SUPPLIED ENTRIES:
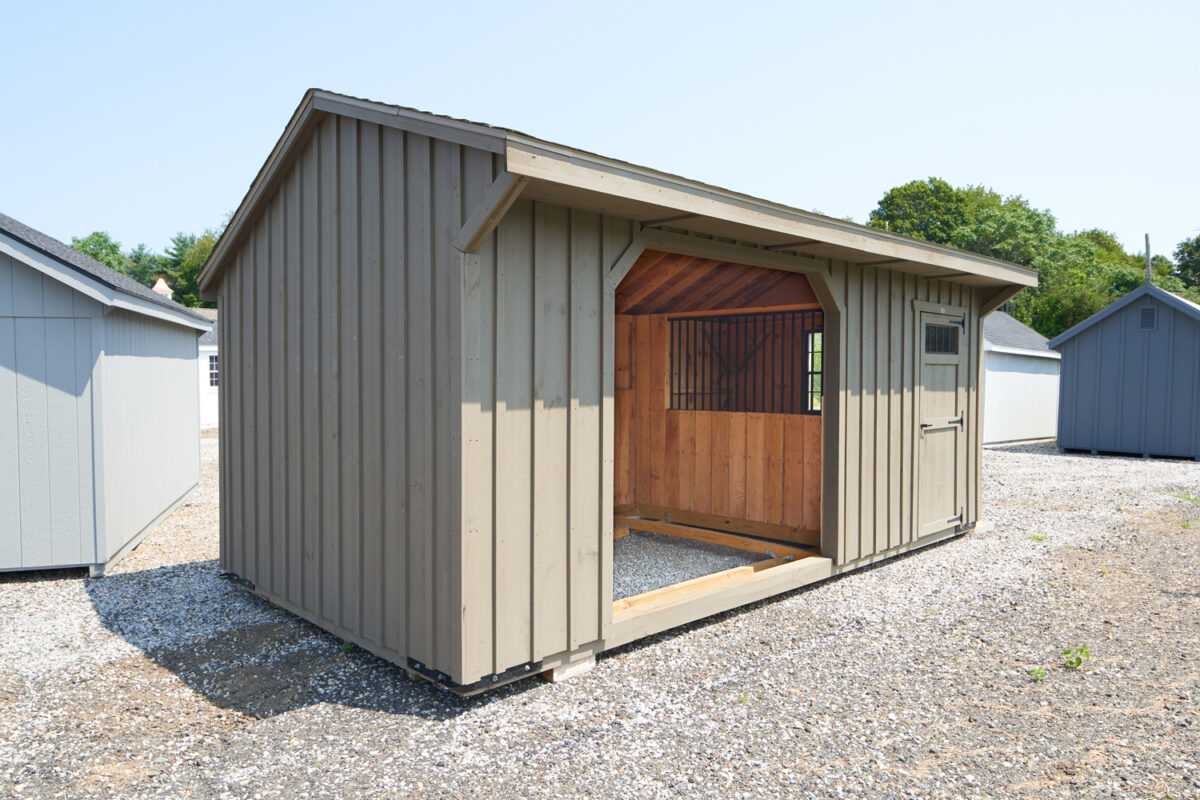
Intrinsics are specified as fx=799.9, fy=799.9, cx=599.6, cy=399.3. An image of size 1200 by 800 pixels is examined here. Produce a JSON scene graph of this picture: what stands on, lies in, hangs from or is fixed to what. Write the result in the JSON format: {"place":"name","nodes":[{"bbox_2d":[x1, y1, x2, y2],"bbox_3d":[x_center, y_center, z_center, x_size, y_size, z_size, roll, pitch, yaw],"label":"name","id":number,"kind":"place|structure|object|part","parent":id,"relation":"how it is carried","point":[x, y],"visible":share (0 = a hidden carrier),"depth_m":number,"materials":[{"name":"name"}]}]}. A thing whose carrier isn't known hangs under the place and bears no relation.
{"place":"outdoors","nodes":[
{"label":"outdoors","id":0,"kind":"place"},
{"bbox_2d":[0,210,211,577],"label":"shed","id":1,"kind":"structure","parent":0,"point":[198,467],"depth_m":6.55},
{"bbox_2d":[193,305,218,430],"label":"white building","id":2,"kind":"structure","parent":0,"point":[207,358],"depth_m":24.37,"materials":[{"name":"white paint"}]},
{"bbox_2d":[150,276,172,298],"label":"cupola","id":3,"kind":"object","parent":2,"relation":"on","point":[165,288],"visible":0.32,"depth_m":24.46,"materials":[{"name":"white"}]},
{"bbox_2d":[207,353,219,387],"bbox_3d":[-10.585,-0.855,22.045,0.734,1.103,0.266,-2,3,-44],"label":"window","id":4,"kind":"structure","parent":2,"relation":"in","point":[214,379],"depth_m":21.99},
{"bbox_2d":[0,0,1198,267],"label":"sky","id":5,"kind":"structure","parent":0,"point":[677,8],"materials":[{"name":"blue"}]},
{"bbox_2d":[0,431,1199,799],"label":"gravel ground","id":6,"kind":"structure","parent":0,"point":[1006,460],"materials":[{"name":"grey gravel"}]},
{"bbox_2d":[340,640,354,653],"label":"weed","id":7,"kind":"object","parent":6,"relation":"on","point":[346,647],"visible":0.51,"depth_m":4.60,"materials":[{"name":"green plant"}]},
{"bbox_2d":[542,650,595,682],"bbox_3d":[-0.241,1.397,4.303,0.256,0.098,0.272,-2,3,-44],"label":"wooden block","id":8,"kind":"object","parent":6,"relation":"on","point":[555,672],"visible":0.39,"depth_m":4.19,"materials":[{"name":"beige wood"}]},
{"bbox_2d":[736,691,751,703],"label":"weed","id":9,"kind":"object","parent":6,"relation":"on","point":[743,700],"visible":0.7,"depth_m":3.88,"materials":[{"name":"green plant"}]},
{"bbox_2d":[1028,665,1045,681],"bbox_3d":[2.252,1.416,4.127,0.138,0.084,0.122,-2,3,-44],"label":"weed","id":10,"kind":"object","parent":6,"relation":"on","point":[1036,677],"visible":0.88,"depth_m":4.13,"materials":[{"name":"green plant"}]},
{"bbox_2d":[1028,532,1046,541],"bbox_3d":[4.137,1.300,7.583,0.226,0.089,0.215,-2,3,-44],"label":"weed","id":11,"kind":"object","parent":6,"relation":"on","point":[1034,537],"visible":0.89,"depth_m":7.57,"materials":[{"name":"green plant"}]},
{"bbox_2d":[1062,643,1090,669],"bbox_3d":[2.590,1.397,4.357,0.217,0.138,0.198,-2,3,-44],"label":"weed","id":12,"kind":"object","parent":6,"relation":"on","point":[1079,658],"visible":0.96,"depth_m":4.34,"materials":[{"name":"green plant"}]},
{"bbox_2d":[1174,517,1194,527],"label":"weed","id":13,"kind":"object","parent":6,"relation":"on","point":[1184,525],"visible":0.78,"depth_m":8.19,"materials":[{"name":"green plant"}]},
{"bbox_2d":[1173,491,1199,503],"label":"weed","id":14,"kind":"object","parent":6,"relation":"on","point":[1189,497],"visible":0.86,"depth_m":9.94,"materials":[{"name":"green plant"}]},
{"bbox_2d":[186,85,1043,693],"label":"shed","id":15,"kind":"structure","parent":0,"point":[463,183],"depth_m":4.52,"materials":[{"name":"wood"}]},
{"bbox_2d":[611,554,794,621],"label":"wooden beam","id":16,"kind":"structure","parent":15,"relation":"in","point":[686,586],"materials":[{"name":"beige wood"}]},
{"bbox_2d":[668,310,820,414],"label":"metal grille","id":17,"kind":"object","parent":15,"relation":"in","point":[811,411],"visible":0.7,"depth_m":7.61,"materials":[{"name":"black metal"}]},
{"bbox_2d":[804,331,822,414],"bbox_3d":[2.074,-0.235,7.167,0.135,0.779,0.538,-2,3,-44],"label":"window","id":18,"kind":"structure","parent":15,"relation":"in","point":[818,409],"depth_m":7.25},
{"bbox_2d":[916,304,967,541],"bbox_3d":[2.974,0.273,7.046,0.998,1.971,0.139,-2,3,-44],"label":"door","id":19,"kind":"structure","parent":15,"relation":"in","point":[945,518],"depth_m":6.96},
{"bbox_2d":[923,322,958,354],"bbox_3d":[2.948,-0.527,6.934,0.559,0.285,0.043,-2,3,-44],"label":"door window","id":20,"kind":"structure","parent":19,"relation":"in","point":[928,334],"depth_m":6.93,"materials":[{"name":"glass"}]},
{"label":"door handle","id":21,"kind":"part","parent":19,"relation":"part of","materials":[{"name":"metal"}]},
{"label":"hinge","id":22,"kind":"part","parent":19,"relation":"part of","materials":[{"name":"metal"}]},
{"bbox_2d":[611,530,768,600],"label":"gravel floor","id":23,"kind":"structure","parent":0,"point":[675,577],"materials":[{"name":"grey gravel"}]},
{"bbox_2d":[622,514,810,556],"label":"wooden beam","id":24,"kind":"structure","parent":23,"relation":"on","point":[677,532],"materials":[{"name":"brown wood"}]},
{"bbox_2d":[982,309,1059,445],"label":"white shed","id":25,"kind":"structure","parent":0,"point":[1039,381],"depth_m":18.93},
{"bbox_2d":[1050,279,1199,461],"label":"shed","id":26,"kind":"structure","parent":0,"point":[1072,372],"depth_m":15.14,"materials":[{"name":"blue"}]},
{"bbox_2d":[1144,234,1151,285],"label":"pole","id":27,"kind":"object","parent":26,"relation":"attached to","point":[1147,239],"visible":0.57,"depth_m":16.64,"materials":[{"name":"brown wood"}]},
{"bbox_2d":[1139,304,1157,330],"bbox_3d":[9.462,-1.400,13.809,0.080,0.448,0.301,-2,3,-44],"label":"gable vent","id":28,"kind":"object","parent":26,"relation":"in","point":[1147,313],"visible":0.91,"depth_m":13.80,"materials":[{"name":"metal"}]},
{"label":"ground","id":29,"kind":"structure","parent":0},
{"bbox_2d":[71,231,130,274],"label":"tree","id":30,"kind":"object","parent":29,"relation":"on","point":[99,236],"visible":0.2,"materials":[{"name":"green plant"}]},
{"bbox_2d":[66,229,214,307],"label":"tree","id":31,"kind":"object","parent":29,"relation":"on","point":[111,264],"visible":0.2,"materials":[{"name":"green plant"}]},
{"bbox_2d":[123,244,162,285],"label":"tree","id":32,"kind":"object","parent":29,"relation":"on","point":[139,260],"visible":0.28,"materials":[{"name":"green plant"}]},
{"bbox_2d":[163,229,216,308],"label":"tree","id":33,"kind":"object","parent":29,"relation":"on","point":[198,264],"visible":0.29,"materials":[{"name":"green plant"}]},
{"bbox_2d":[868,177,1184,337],"label":"tree","id":34,"kind":"object","parent":29,"relation":"on","point":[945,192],"visible":0.42,"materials":[{"name":"green plant"}]},
{"bbox_2d":[1171,232,1199,297],"label":"tree","id":35,"kind":"object","parent":29,"relation":"on","point":[1182,260],"visible":0.65,"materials":[{"name":"green plant"}]}
]}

THE TASK:
Set the pictures aside and reproduce the data above exactly.

OUTPUT FOR THIS TASK:
Intrinsics are specified as fx=799.9, fy=799.9, cx=599.6, cy=399.3. An image of size 1200 by 800 pixels is examined here. Produce a JSON scene graph of this picture: what stands on, lies in, hangs from or is fixed to what. Write the result in the JSON format: {"place":"name","nodes":[{"bbox_2d":[x1, y1, x2, y2],"bbox_3d":[x_center, y_center, z_center, x_size, y_size, z_size, roll, pitch, yaw],"label":"name","id":number,"kind":"place|structure|object|part","parent":id,"relation":"how it is carried","point":[x, y],"visible":share (0 = a hidden carrier),"depth_m":number,"materials":[{"name":"name"}]}]}. A thing whose carrier isn't known hangs under the place and bears no relation.
{"place":"outdoors","nodes":[
{"label":"outdoors","id":0,"kind":"place"},
{"bbox_2d":[0,210,211,577],"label":"shed","id":1,"kind":"structure","parent":0,"point":[198,467],"depth_m":6.55},
{"bbox_2d":[193,305,218,430],"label":"white building","id":2,"kind":"structure","parent":0,"point":[207,358],"depth_m":24.37,"materials":[{"name":"white paint"}]},
{"bbox_2d":[150,276,172,298],"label":"cupola","id":3,"kind":"object","parent":2,"relation":"on","point":[165,288],"visible":0.32,"depth_m":24.46,"materials":[{"name":"white"}]},
{"bbox_2d":[207,353,219,387],"bbox_3d":[-10.585,-0.855,22.045,0.734,1.103,0.266,-2,3,-44],"label":"window","id":4,"kind":"structure","parent":2,"relation":"in","point":[214,379],"depth_m":21.99},
{"bbox_2d":[0,0,1198,267],"label":"sky","id":5,"kind":"structure","parent":0,"point":[677,8],"materials":[{"name":"blue"}]},
{"bbox_2d":[0,431,1199,799],"label":"gravel ground","id":6,"kind":"structure","parent":0,"point":[1006,460],"materials":[{"name":"grey gravel"}]},
{"bbox_2d":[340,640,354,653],"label":"weed","id":7,"kind":"object","parent":6,"relation":"on","point":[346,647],"visible":0.51,"depth_m":4.60,"materials":[{"name":"green plant"}]},
{"bbox_2d":[542,650,595,682],"bbox_3d":[-0.241,1.397,4.303,0.256,0.098,0.272,-2,3,-44],"label":"wooden block","id":8,"kind":"object","parent":6,"relation":"on","point":[555,672],"visible":0.39,"depth_m":4.19,"materials":[{"name":"beige wood"}]},
{"bbox_2d":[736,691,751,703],"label":"weed","id":9,"kind":"object","parent":6,"relation":"on","point":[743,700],"visible":0.7,"depth_m":3.88,"materials":[{"name":"green plant"}]},
{"bbox_2d":[1028,665,1045,681],"bbox_3d":[2.252,1.416,4.127,0.138,0.084,0.122,-2,3,-44],"label":"weed","id":10,"kind":"object","parent":6,"relation":"on","point":[1036,677],"visible":0.88,"depth_m":4.13,"materials":[{"name":"green plant"}]},
{"bbox_2d":[1028,532,1046,541],"bbox_3d":[4.137,1.300,7.583,0.226,0.089,0.215,-2,3,-44],"label":"weed","id":11,"kind":"object","parent":6,"relation":"on","point":[1034,537],"visible":0.89,"depth_m":7.57,"materials":[{"name":"green plant"}]},
{"bbox_2d":[1062,643,1090,669],"bbox_3d":[2.590,1.397,4.357,0.217,0.138,0.198,-2,3,-44],"label":"weed","id":12,"kind":"object","parent":6,"relation":"on","point":[1079,658],"visible":0.96,"depth_m":4.34,"materials":[{"name":"green plant"}]},
{"bbox_2d":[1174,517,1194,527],"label":"weed","id":13,"kind":"object","parent":6,"relation":"on","point":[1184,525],"visible":0.78,"depth_m":8.19,"materials":[{"name":"green plant"}]},
{"bbox_2d":[1173,491,1199,503],"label":"weed","id":14,"kind":"object","parent":6,"relation":"on","point":[1189,497],"visible":0.86,"depth_m":9.94,"materials":[{"name":"green plant"}]},
{"bbox_2d":[186,85,1043,693],"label":"shed","id":15,"kind":"structure","parent":0,"point":[463,183],"depth_m":4.52,"materials":[{"name":"wood"}]},
{"bbox_2d":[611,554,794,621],"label":"wooden beam","id":16,"kind":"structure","parent":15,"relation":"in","point":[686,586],"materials":[{"name":"beige wood"}]},
{"bbox_2d":[668,310,820,414],"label":"metal grille","id":17,"kind":"object","parent":15,"relation":"in","point":[811,411],"visible":0.7,"depth_m":7.61,"materials":[{"name":"black metal"}]},
{"bbox_2d":[804,331,822,414],"bbox_3d":[2.074,-0.235,7.167,0.135,0.779,0.538,-2,3,-44],"label":"window","id":18,"kind":"structure","parent":15,"relation":"in","point":[818,409],"depth_m":7.25},
{"bbox_2d":[916,304,967,541],"bbox_3d":[2.974,0.273,7.046,0.998,1.971,0.139,-2,3,-44],"label":"door","id":19,"kind":"structure","parent":15,"relation":"in","point":[945,518],"depth_m":6.96},
{"bbox_2d":[923,322,958,354],"bbox_3d":[2.948,-0.527,6.934,0.559,0.285,0.043,-2,3,-44],"label":"door window","id":20,"kind":"structure","parent":19,"relation":"in","point":[928,334],"depth_m":6.93,"materials":[{"name":"glass"}]},
{"label":"door handle","id":21,"kind":"part","parent":19,"relation":"part of","materials":[{"name":"metal"}]},
{"label":"hinge","id":22,"kind":"part","parent":19,"relation":"part of","materials":[{"name":"metal"}]},
{"bbox_2d":[611,530,768,600],"label":"gravel floor","id":23,"kind":"structure","parent":0,"point":[675,577],"materials":[{"name":"grey gravel"}]},
{"bbox_2d":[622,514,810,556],"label":"wooden beam","id":24,"kind":"structure","parent":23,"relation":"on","point":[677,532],"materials":[{"name":"brown wood"}]},
{"bbox_2d":[982,309,1059,445],"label":"white shed","id":25,"kind":"structure","parent":0,"point":[1039,381],"depth_m":18.93},
{"bbox_2d":[1050,279,1199,461],"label":"shed","id":26,"kind":"structure","parent":0,"point":[1072,372],"depth_m":15.14,"materials":[{"name":"blue"}]},
{"bbox_2d":[1144,234,1151,285],"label":"pole","id":27,"kind":"object","parent":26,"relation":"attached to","point":[1147,239],"visible":0.57,"depth_m":16.64,"materials":[{"name":"brown wood"}]},
{"bbox_2d":[1139,304,1157,330],"bbox_3d":[9.462,-1.400,13.809,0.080,0.448,0.301,-2,3,-44],"label":"gable vent","id":28,"kind":"object","parent":26,"relation":"in","point":[1147,313],"visible":0.91,"depth_m":13.80,"materials":[{"name":"metal"}]},
{"label":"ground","id":29,"kind":"structure","parent":0},
{"bbox_2d":[71,231,130,274],"label":"tree","id":30,"kind":"object","parent":29,"relation":"on","point":[99,236],"visible":0.2,"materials":[{"name":"green plant"}]},
{"bbox_2d":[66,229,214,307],"label":"tree","id":31,"kind":"object","parent":29,"relation":"on","point":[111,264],"visible":0.2,"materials":[{"name":"green plant"}]},
{"bbox_2d":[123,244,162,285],"label":"tree","id":32,"kind":"object","parent":29,"relation":"on","point":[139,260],"visible":0.28,"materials":[{"name":"green plant"}]},
{"bbox_2d":[163,229,216,308],"label":"tree","id":33,"kind":"object","parent":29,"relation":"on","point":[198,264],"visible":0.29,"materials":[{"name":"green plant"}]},
{"bbox_2d":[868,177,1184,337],"label":"tree","id":34,"kind":"object","parent":29,"relation":"on","point":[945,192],"visible":0.42,"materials":[{"name":"green plant"}]},
{"bbox_2d":[1171,232,1199,297],"label":"tree","id":35,"kind":"object","parent":29,"relation":"on","point":[1182,260],"visible":0.65,"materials":[{"name":"green plant"}]}
]}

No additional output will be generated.